Xymon Mailing List Archive search

unexpected green mails

list Robin Wood
Mon, 7 Mar 2005 22:35:04 +0000
Message-Id: <user-a3a29df34f11@xymon.invalid>

RC5 is unfortunatly still causing random "x stopped reporting" errors.
I just got 20 mails similar to this one:

Subject: 	BB [431703] mydomain.int:imap stopped reporting to BB
Date: 	Mon,  7 Mar 2005 22:02:52 +0000 (GMT)

green  Mon Mar  7 21:32:41 2005 imap ok 

Service imap on mydomain.int is OK (up)


* OK [CAPABILITY IMAP4rev1 UIDPLUS CHILDREN NAMESPACE
THREAD=ORDEREDSUBJECT THREAD=REFERENCES SORT QUOTA IDLE ACL ACL2=UNION
STARTTLS] Courier-IMAP ready. Copyright 1998-2004 Double Precision,
Inc.  See COPYING for distribution information.
* BYE Courier-IMAP server shutting down
ABC123 OK LOGOUT completed


Seconds: 0.01


This is for the IMAP server on the same box as the monitor so there
could be no network or connection issues. Anyone any ideas of anything
else to try?

A good side is that it is happening less frequently.

Robin


On Sat, 5 Mar 2005 00:00:30 +0000, Robin Wood <user-a977a67e95c8@xymon.invalid> wrote:
One other thing I did think of is that I set my monitor period to be
30 mins, could that have anything to do with it, something to do with
the time to live and the refresh period being the same?
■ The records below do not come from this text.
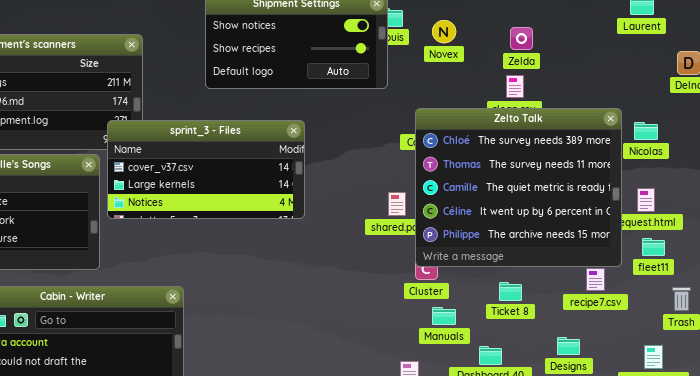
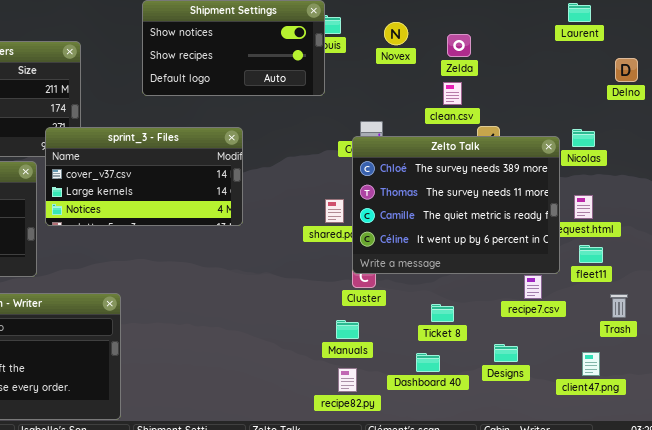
Novex: [432,20,456,43] -> [384,22,408,45], moved
Zelto Talk: [415,108,622,267] -> [352,136,560,274], resized
Ticket 8: [499,282,522,301] -> [431,304,454,322], moved
Manuals: [432,307,456,325] -> [336,320,359,339], moved

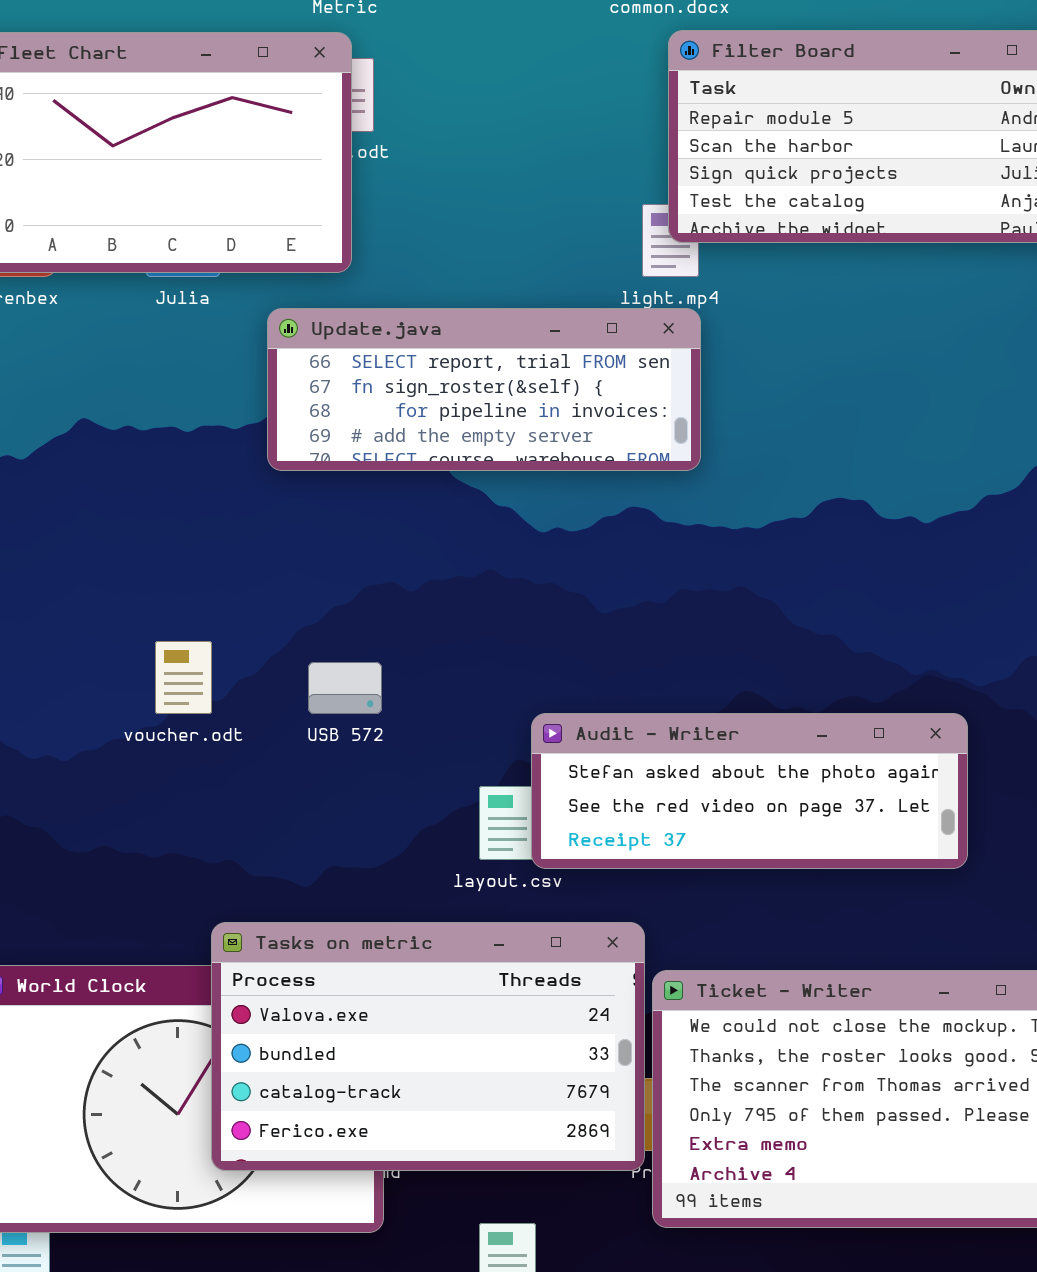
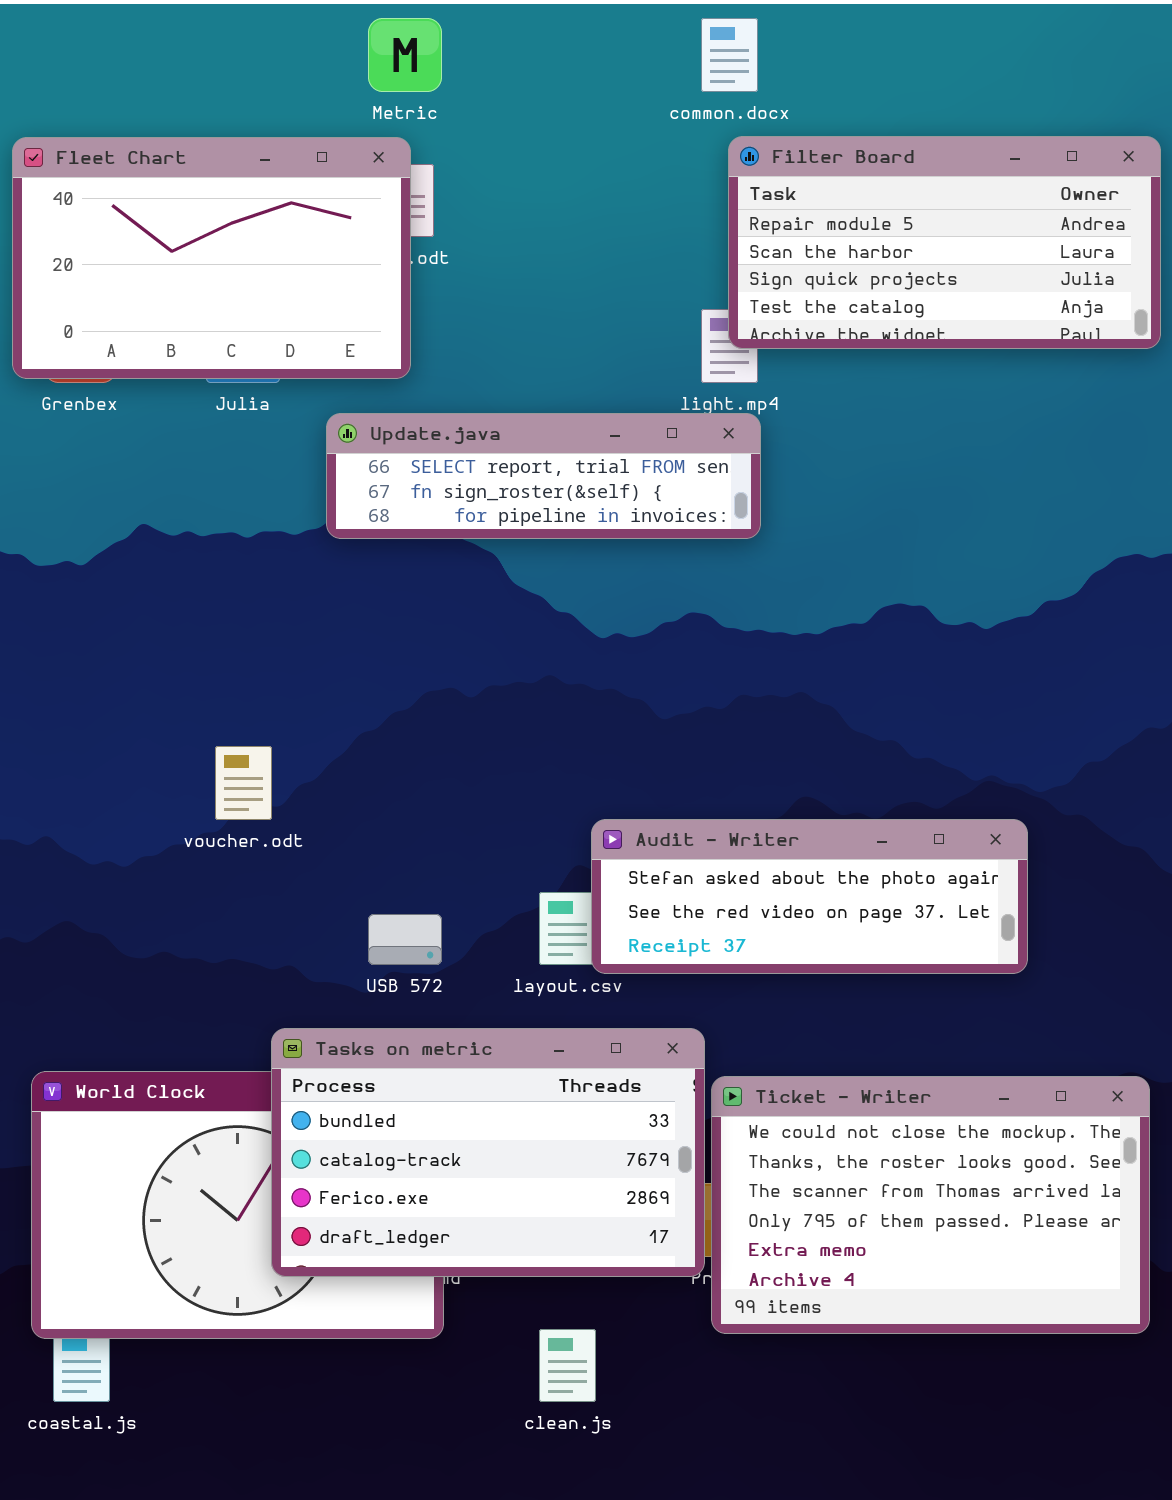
Update.java: [267,308,701,471] -> [326,413,761,539], resized
USB 572: [308,662,382,714] -> [368,914,442,965], moved
Tasks on metric: [211,922,645,1171] -> [271,1028,705,1277], scrolled down 1 row

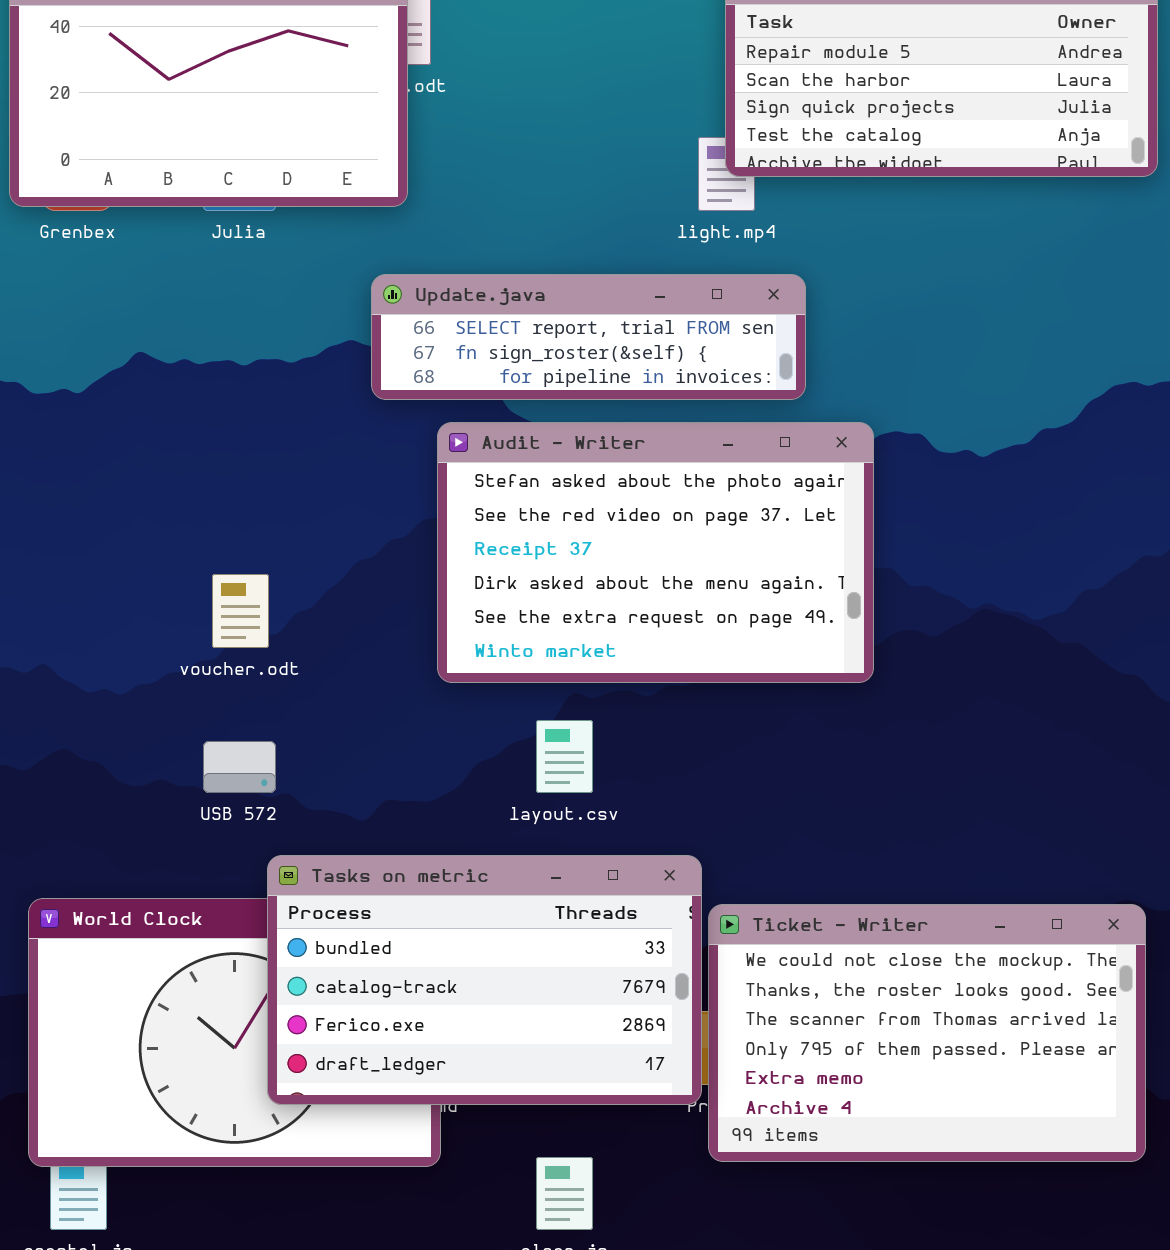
Update.java: [326,413,761,539] -> [371,274,806,400], moved
Audit - Writer: [591,819,1028,974] -> [437,422,874,683], moved, resized
USB 572: [368,914,442,965] -> [203,741,276,793], moved

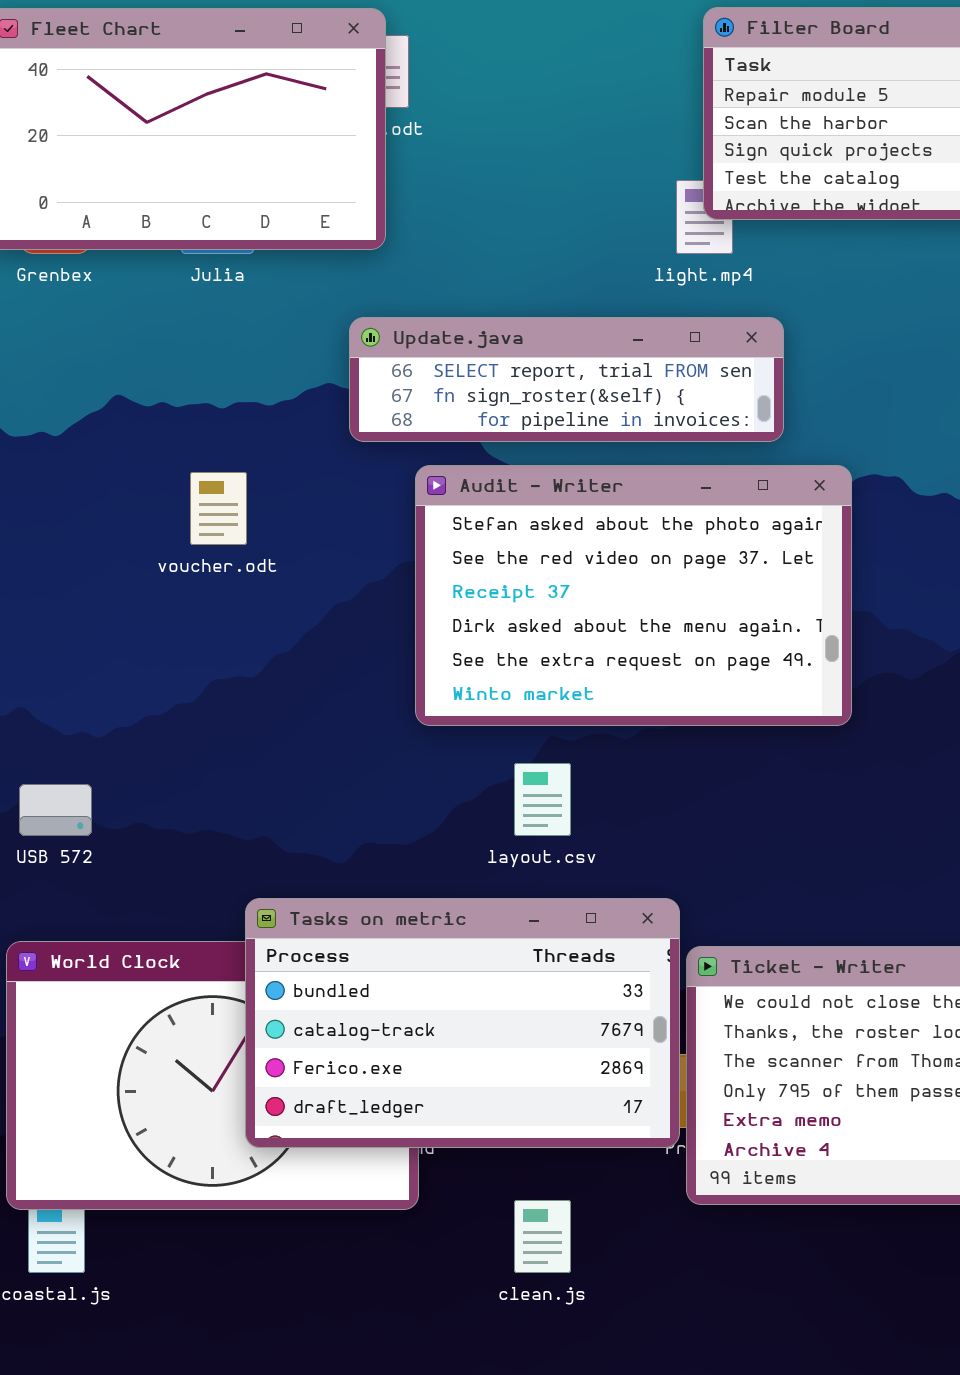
voucher.odt: [212,574,269,648] -> [190,472,247,545], moved
USB 572: [203,741,276,793] -> [19,784,92,836], moved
On Fri, 4 Mar 2005 23:59:22 +0000, Robin Wood <user-a977a67e95c8@xymon.invalid> wrote:
On Thu, 3 Mar 2005 23:15:41 +0100, Henrik Stoerner <user-ce4a2c883f75@xymon.invalid> wrote:
On Thu, Mar 03, 2005 at 08:19:38PM +0000, Robin Wood wrote:
I've just put rc4 on so I'll see if anything does get fixed
Do pickup the post-RC4 patch, it has the final fix for the green
mails. http://www.hswn.dk/beta/post-RC4.patch
two questions though, first why would things stop reporting?
Most common cause: The server was rebooted, and the client was not
setup to restart automatically after a boot.
None of the boxes get rebooted, they are all live servers running
24/7, two with ISPs and one my own which I know the uptime of.
I'm monitoring 3 different boxes, one local, 2 remote on different
hosts, what constitutes "stopping reporting"?
A status in Hobbit (and BB) has a lifetime - default is 30 minutes.
Normally a status is refreshed every 5 minutes, so it stays "alive".
If Hobbit sees that a status has not been updated for so long that its
lifetime has been exceeded, it goes into the "stopped reporting"
(purple) state.
I've never seen anything actually go purple when the mails were sent
out but I don't watch it all the time so it could have done.
The other is why are some of my green entries smilies and others
 diamonds?
Smilies mean the color has changed within the past 24 hours.
ok sounds reasonable that if it sends out the mails then it is because
it thinks the status has changed.

I was going to report that RC4 had fixed it as I'd had no mails but
then I got this:

 - Program crashed

Fatal signal caught!

on the hobbit-alert monitor so I guess that may be why I hadn't got any.

I'll put the other patch on and see what happens.

Robin
Henrik